ZADANIE | Podaj jako tabelę Markdown część wykazu od jego początku do wiersza zawierającego „common name: Bugtet kløver” włącznie, z kolumnami „Nr” (numer wiersza) i „Wiersz” (jego treść). Pomiń puste wiersze.

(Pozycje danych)
☆ ☆ ☆ ☆ ☆ ☆ ☆

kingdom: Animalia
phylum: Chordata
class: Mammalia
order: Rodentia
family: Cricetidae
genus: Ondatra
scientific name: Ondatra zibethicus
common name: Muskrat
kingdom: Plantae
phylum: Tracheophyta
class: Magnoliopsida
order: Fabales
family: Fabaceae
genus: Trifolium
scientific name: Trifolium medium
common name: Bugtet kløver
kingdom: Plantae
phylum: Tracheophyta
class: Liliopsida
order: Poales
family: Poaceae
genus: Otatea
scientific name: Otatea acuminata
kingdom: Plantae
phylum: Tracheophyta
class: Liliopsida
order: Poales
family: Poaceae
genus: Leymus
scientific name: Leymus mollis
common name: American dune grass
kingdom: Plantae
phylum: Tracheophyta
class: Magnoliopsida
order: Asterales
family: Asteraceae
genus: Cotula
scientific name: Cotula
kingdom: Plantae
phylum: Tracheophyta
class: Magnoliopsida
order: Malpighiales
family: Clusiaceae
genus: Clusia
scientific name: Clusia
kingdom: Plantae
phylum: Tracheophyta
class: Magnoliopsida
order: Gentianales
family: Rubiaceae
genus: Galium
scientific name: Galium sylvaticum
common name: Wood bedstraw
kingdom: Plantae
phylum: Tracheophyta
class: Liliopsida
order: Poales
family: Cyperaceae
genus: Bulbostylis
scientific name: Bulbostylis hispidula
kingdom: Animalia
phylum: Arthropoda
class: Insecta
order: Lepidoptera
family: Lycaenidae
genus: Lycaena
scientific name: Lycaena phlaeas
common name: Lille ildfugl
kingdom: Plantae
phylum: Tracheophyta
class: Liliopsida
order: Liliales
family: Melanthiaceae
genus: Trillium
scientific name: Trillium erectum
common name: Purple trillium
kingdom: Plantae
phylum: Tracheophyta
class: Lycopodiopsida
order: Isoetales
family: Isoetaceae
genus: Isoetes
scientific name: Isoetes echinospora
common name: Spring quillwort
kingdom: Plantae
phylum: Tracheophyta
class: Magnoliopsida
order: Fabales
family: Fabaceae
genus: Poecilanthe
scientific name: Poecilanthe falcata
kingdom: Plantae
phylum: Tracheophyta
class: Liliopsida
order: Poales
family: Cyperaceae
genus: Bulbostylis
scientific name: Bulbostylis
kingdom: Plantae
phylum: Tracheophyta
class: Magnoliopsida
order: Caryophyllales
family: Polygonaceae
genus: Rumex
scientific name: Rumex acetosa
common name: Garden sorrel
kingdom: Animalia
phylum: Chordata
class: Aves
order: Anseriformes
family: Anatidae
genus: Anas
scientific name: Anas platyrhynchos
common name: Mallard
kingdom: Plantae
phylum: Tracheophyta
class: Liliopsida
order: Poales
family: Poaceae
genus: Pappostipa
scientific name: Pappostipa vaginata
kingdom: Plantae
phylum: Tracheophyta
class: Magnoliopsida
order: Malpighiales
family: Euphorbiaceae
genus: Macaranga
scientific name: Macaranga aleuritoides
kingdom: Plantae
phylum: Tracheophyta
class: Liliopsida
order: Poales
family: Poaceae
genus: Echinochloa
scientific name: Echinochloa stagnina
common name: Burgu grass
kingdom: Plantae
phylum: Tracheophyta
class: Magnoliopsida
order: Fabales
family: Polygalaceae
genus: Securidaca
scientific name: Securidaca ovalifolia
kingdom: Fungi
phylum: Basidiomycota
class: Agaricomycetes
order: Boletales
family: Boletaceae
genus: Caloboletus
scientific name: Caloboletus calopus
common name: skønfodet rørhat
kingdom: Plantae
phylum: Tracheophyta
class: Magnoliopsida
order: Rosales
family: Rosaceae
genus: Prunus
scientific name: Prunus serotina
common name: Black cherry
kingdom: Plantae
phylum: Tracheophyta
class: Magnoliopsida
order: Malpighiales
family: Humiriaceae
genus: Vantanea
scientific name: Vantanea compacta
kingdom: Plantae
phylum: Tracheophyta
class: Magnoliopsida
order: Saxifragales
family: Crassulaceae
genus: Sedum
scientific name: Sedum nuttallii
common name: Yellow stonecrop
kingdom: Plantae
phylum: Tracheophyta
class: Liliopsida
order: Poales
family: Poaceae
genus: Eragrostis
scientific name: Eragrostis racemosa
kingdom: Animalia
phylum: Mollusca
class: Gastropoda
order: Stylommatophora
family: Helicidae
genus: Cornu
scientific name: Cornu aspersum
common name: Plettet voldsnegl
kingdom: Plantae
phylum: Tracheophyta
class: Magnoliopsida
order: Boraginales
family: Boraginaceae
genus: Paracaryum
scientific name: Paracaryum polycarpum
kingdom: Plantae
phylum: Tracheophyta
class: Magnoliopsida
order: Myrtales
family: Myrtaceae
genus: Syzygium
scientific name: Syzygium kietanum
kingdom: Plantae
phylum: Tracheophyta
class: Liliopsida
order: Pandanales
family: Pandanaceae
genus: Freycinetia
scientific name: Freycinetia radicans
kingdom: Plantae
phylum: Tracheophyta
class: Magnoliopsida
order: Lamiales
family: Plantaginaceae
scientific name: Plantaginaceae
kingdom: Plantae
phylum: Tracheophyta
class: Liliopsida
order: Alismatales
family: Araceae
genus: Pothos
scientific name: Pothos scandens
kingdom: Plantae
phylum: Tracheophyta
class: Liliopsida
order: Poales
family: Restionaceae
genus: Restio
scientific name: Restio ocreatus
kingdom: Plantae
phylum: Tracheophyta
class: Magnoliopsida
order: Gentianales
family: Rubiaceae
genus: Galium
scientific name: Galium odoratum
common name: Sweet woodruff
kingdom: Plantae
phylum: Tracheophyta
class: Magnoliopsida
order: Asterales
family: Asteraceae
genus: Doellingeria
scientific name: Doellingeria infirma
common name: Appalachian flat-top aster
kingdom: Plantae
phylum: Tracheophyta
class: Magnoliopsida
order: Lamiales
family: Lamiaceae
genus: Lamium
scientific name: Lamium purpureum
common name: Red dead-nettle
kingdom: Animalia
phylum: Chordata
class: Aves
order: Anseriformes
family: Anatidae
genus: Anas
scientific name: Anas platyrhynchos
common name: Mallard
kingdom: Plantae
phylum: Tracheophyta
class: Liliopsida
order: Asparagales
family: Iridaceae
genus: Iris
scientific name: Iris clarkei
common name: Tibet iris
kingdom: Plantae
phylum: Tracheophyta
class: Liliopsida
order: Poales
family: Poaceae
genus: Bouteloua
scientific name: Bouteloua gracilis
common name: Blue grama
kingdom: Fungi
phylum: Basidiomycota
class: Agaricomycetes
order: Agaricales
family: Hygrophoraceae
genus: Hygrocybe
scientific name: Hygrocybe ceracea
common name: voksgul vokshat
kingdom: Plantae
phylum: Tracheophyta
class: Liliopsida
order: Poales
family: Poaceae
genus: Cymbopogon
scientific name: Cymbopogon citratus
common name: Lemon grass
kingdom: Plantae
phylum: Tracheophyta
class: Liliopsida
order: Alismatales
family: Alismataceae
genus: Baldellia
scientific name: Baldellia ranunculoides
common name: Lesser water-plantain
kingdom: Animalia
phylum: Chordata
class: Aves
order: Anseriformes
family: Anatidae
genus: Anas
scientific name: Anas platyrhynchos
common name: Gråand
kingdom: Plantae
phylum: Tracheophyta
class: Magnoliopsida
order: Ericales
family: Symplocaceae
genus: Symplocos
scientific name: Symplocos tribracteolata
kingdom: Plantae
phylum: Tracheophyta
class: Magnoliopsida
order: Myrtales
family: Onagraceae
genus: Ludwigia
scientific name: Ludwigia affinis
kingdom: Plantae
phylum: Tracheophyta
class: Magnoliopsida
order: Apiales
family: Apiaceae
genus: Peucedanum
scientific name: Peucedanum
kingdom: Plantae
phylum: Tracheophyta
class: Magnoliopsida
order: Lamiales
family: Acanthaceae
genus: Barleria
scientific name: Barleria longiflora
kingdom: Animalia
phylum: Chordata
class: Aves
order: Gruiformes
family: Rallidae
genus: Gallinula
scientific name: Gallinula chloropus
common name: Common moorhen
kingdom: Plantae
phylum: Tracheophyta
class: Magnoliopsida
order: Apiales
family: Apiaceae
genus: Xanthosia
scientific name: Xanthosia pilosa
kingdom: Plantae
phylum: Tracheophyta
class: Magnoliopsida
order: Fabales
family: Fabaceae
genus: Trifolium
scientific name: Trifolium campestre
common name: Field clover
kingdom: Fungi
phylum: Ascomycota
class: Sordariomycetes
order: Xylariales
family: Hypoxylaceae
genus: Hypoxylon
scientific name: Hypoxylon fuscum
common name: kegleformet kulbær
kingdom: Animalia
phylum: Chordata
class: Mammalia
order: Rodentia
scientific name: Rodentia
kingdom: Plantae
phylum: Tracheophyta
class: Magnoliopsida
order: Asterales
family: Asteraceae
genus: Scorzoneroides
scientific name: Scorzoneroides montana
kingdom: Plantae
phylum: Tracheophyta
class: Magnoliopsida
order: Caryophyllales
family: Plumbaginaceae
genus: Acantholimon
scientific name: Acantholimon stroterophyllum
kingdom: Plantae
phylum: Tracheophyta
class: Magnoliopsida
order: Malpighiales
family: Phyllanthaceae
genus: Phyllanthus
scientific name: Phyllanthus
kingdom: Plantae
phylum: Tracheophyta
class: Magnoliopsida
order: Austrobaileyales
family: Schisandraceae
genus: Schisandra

☆ ☆ ☆ ☆ ☆ ☆ ☆

ODPOWIEDŹ |
| Nr | Wiersz |
|---|---|
| 1 | kingdom: Animalia |
| 2 | phylum: Chordata |
| 3 | class: Mammalia |
| 4 | order: Rodentia |
| 5 | family: Cricetidae |
| 6 | genus: Ondatra |
| 7 | scientific name: Ondatra zibethicus |
| 8 | common name: Muskrat |
| 9 | kingdom: Plantae |
| 10 | phylum: Tracheophyta |
| 11 | class: Magnoliopsida |
| 12 | order: Fabales |
| 13 | family: Fabaceae |
| 14 | genus: Trifolium |
| 15 | scientific name: Trifolium medium |
| 16 | common name: Bugtet kløver |